現在は多くの中堅・中小企業から資金繰り融資の依頼が殺到していると思いますが、徐々に企業の返済能力が弱まっていくことは目に見えている。そうなると金融機関のバランスシートも痛み出す恐れがあります。

 その意味で、日本経済が影響を受ける順番は”L・G・F”です。リーマンショックの時とは順番が完全に逆になっていることが分かると思います。

 ―― 10年前はF・G・L、今回はL・G・Fの順番で危機が押し寄せていると。

 冨山 一方で、コロナに関わらず、今は産業構造がガラリと変わろうとしている。日本ではよく”失われた30年”という表現を使いますが、これは日本が産業構造の転換に失敗した30年だということです。

 典型的なのがエレクトロニクス産業。デジタル化とグローバル化が一気に進み、ネットワークサービスがここまで拡大してくると、日本企業がこれまで得意としてきた”ハード単品売り”のビジネスモデルが通用しなくなってきたということです。

 その象徴がテレビやステレオのような黒物家電で、もともとあった産業のヒエラルキーは、頂点にテレビセットメーカーがあって、その下に部品メーカーが沢山あったわけです。テレビをお客さんが買うことによって、皆が潤ってきた。

ところが、今や伝送速度が速くなって、ストリーミングで高精細な4K画像が簡単に見られるようになった。そうなると、テレビは単なる受像装置となり、消費者はハードに付加価値を見出せなくなった。そこに割って入ってきたのが、ユーチューブやネットフリックスで、見たい時に見たいコンテンツを配信してくれる存在の方が消費者にとって価値が高いわけですよ。



地上戦と空中戦をどう連動させていくか

 ―― つまり、消費者が求めているのはソフトだと。

 冨山 ええ。洗濯機や冷蔵庫などの白物家電はアナログな技術がモノをいう世界で、例えるなら、アナログは典型的な地上戦ですよね。ところが、デジタルの世界は空中戦で、今の消費者は空中戦を求めています。

 日本は伝統的に地上戦が得意でした。いわゆるLは観光にしろ、外食にしろ、地上戦がメインです。食事は絶対にバーチャルにはなり得ないし、観光も基本的にはリアルの世界。医療・介護もICT(情報通信技術)の活用で生産性を向上させることはできるけど、これも基本的には地上戦のリアル産業です。

 それなのに、日本の産業界から聞こえてくることは、所詮リアルかバーチャルかを分けたがって、あいつらはリアルではなく、バーチャルだと。リアルな自分たちこそ必要なんだというバイアスがかかりすぎていたということが、産業構造の転換に乗り遅れた原因だと思います。

 ―― リアルもバーチャルも両方必要なんですね。

 冨山 米アマゾンなんかも地上戦が重要だということに気づいて、空中戦で攻めて行って、地上戦を守ろうとしている。日本の楽天がスーパーの西友と組んだのもその一例です。

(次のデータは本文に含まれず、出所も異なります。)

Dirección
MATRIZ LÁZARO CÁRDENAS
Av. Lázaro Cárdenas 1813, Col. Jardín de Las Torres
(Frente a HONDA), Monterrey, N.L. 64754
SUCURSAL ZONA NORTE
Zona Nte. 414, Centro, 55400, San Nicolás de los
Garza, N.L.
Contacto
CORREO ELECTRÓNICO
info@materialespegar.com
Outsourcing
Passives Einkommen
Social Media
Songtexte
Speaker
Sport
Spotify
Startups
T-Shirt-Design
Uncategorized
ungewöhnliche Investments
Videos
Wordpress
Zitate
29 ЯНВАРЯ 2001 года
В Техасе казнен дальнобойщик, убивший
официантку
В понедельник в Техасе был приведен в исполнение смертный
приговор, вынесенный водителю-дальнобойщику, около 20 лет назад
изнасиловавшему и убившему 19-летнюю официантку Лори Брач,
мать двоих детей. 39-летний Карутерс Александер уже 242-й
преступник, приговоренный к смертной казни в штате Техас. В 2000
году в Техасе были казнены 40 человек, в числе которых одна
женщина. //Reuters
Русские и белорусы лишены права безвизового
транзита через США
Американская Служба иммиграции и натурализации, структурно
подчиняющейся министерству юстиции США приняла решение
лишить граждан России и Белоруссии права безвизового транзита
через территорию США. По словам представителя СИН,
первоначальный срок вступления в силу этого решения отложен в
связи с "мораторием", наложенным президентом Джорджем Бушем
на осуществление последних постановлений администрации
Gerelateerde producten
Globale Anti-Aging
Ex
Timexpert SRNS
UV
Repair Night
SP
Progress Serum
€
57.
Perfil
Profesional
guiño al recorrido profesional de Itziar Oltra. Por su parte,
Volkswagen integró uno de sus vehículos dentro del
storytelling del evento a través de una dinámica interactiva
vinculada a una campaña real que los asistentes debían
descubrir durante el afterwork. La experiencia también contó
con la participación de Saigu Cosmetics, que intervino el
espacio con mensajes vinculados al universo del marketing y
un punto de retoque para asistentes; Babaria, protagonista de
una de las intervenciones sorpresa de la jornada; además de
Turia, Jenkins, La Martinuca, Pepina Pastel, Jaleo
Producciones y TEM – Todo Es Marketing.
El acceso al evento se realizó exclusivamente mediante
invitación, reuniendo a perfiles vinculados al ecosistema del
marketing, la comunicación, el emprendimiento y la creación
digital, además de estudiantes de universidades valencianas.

 ―― エレクトロニクス産業でソニーだけが業績好調なのは、ゲームや映画などのコンテンツサービスがあるからと言ってもいいですか。

 冨山 はい。ソニーはゲームなどのコンテンツを持っていたから空中戦のお客さんを捕まえることができたのと、あとは半導体事業ですよね。ハードウェアで唯一儲かるレイヤーは半導体です。これは電脳空間の処理を伴うものですから、今後もしばらくは儲かり続ける。ただ、そのソニーもテレビや携帯電話自体は苦戦していますからね。

 そういう意味で考えたら、ローカル産業はもっと地上戦の効率を上げて、生産性を上げていく。その上で、空中戦の力をつけていくことが大事なのではないでしょうか。

 ―― では、どのように空中戦の力をつけていけばいいと考えますか。

 冨山 それは提携するなり、有望な企業を買収するなり、いくらでも手はあると思います。

とにかく今は、自分たちは地上戦が得意なのであって、空中戦は得意じゃありませんと言って、何も手を打たない企業が多すぎます。何も手を打たない限り、市場から退出を余儀なくされるのは誰のせいでもない、当然のことだと思います。

 ―― それが経営者には問われていると。

 冨山 それを考える発想力がないと当然ダメですよね。だから、地上戦、空中戦、その両方をどう連動してビジネスモデルを構築していくのか。それが経営者に問われていくのだろうと思います。